Add these five steps to your indirect sales channel strategy and watch sales grow.
1. Plan a program
Education, Brand Building, Profit Growth – whatever your goal for the program, crafting the proper rule structure will make it successful. To get the most out of your indirect sales channel, it’s recommended that you work with an expert that can apply social psychology, behavioral economics, and incentive program best practices. Poorly designed programs can create expensive unintended consequences. But professionals will ensure you are applying the right marketing, incentive, and influence techniques to get the results you want.
2. Determine and Understand Your Audience
Whether you have run incentive programs in the past, or are starting fresh, you won’t get far without understanding your audience first. Knowing what motivates and interests your indirect sales channel will drive the program design. Our participant perception survey template could help with this. Audience information also comes from historical data, interviews, and even artificial intelligence.

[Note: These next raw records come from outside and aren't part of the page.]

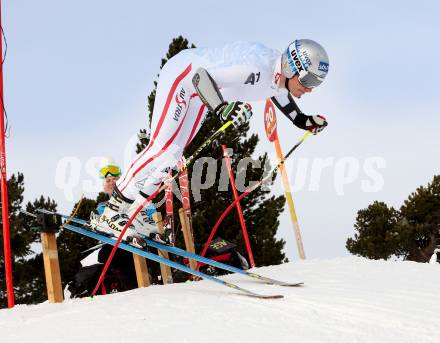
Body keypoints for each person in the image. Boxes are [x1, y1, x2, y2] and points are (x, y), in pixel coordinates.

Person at [92, 39, 330, 242]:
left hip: (200, 92)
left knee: (174, 155)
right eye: (308, 81)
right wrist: (221, 109)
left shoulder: (279, 78)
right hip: (184, 76)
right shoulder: (255, 68)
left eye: (317, 83)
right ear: (291, 68)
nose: (311, 89)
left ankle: (134, 210)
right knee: (161, 148)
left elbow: (279, 94)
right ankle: (112, 211)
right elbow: (200, 75)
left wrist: (302, 120)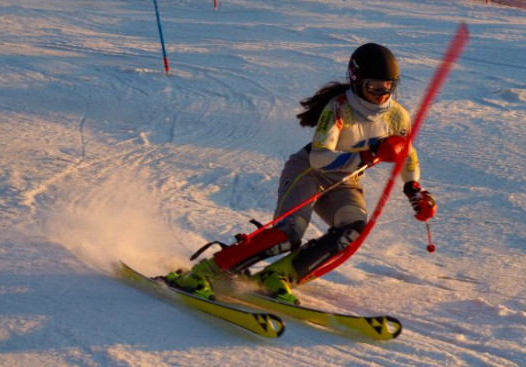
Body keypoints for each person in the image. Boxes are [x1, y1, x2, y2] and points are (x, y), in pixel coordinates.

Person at [161, 43, 437, 304]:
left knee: (352, 228)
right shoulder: (340, 108)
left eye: (389, 86)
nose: (383, 94)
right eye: (374, 87)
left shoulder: (397, 115)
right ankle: (204, 272)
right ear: (356, 80)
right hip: (308, 171)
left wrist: (413, 189)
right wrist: (368, 154)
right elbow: (320, 159)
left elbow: (407, 153)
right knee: (288, 234)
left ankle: (279, 276)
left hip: (344, 180)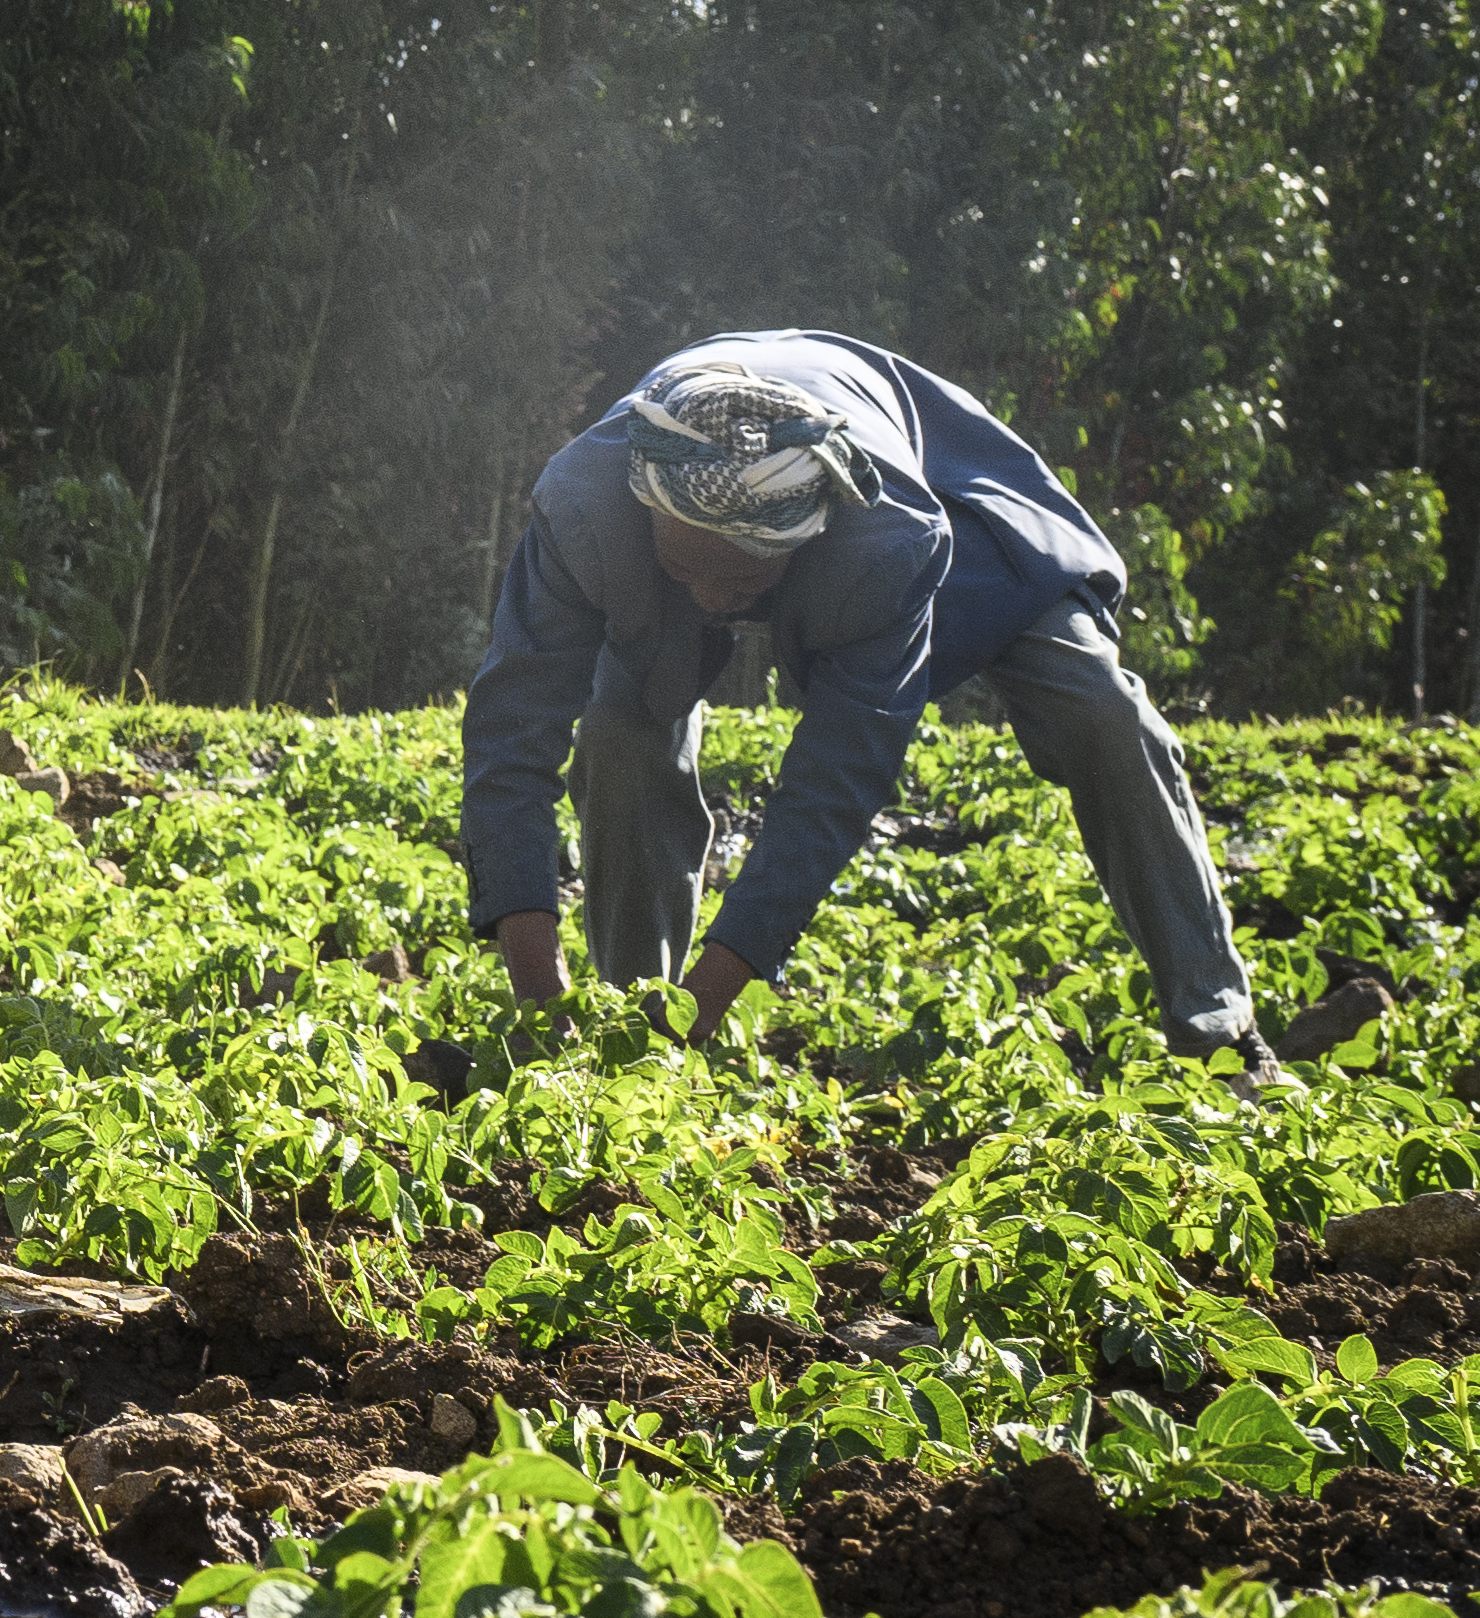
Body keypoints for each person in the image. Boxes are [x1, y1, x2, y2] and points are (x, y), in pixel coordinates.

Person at [451, 329, 1274, 1072]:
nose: (708, 596)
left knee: (1099, 708)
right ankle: (629, 1031)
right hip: (681, 522)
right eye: (686, 566)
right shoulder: (590, 504)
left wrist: (712, 995)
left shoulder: (889, 538)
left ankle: (1218, 1024)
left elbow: (834, 783)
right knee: (618, 731)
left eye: (736, 578)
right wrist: (539, 993)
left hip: (947, 494)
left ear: (803, 539)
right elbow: (510, 726)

3. Create Your Program Marketing Plan
A smart, thorough (don’t forget eye-catching) marketing campaign is paramount to the success of any indirect sales program. You wouldn’t launch a new product without the accompanying marketing effort, and you shouldn’t launch an incentive, reward or loyalty program without a well-designed marketing campaign either.
There are simple steps everyone should follow to execute a powerful incentive communication campaign, such as ensuring it has a strong theme, building excitement and utilizing technology when the situation warrants it.
4. Use the Right Rewards
Reward options should be strategically aligned with the goals of your program and with the profile of your participants in mind. Certain rewards even encourage participants to focus on wider company goals versus their own individual goals.
5. Analyze the Results
Data is what allows you to continually enhance and engage your audience. On an ongoing basis, review what is happening: Are people logging into the website? Are they reviewing reward options and setting goals? Are they selling more? Getting feedback from participants is important too. Success metrics might include a tangible ROI; however, overall impact is important to measure as well. Participant sentiment and learning comprehension, for example, could impact future sales – so don’t count this out.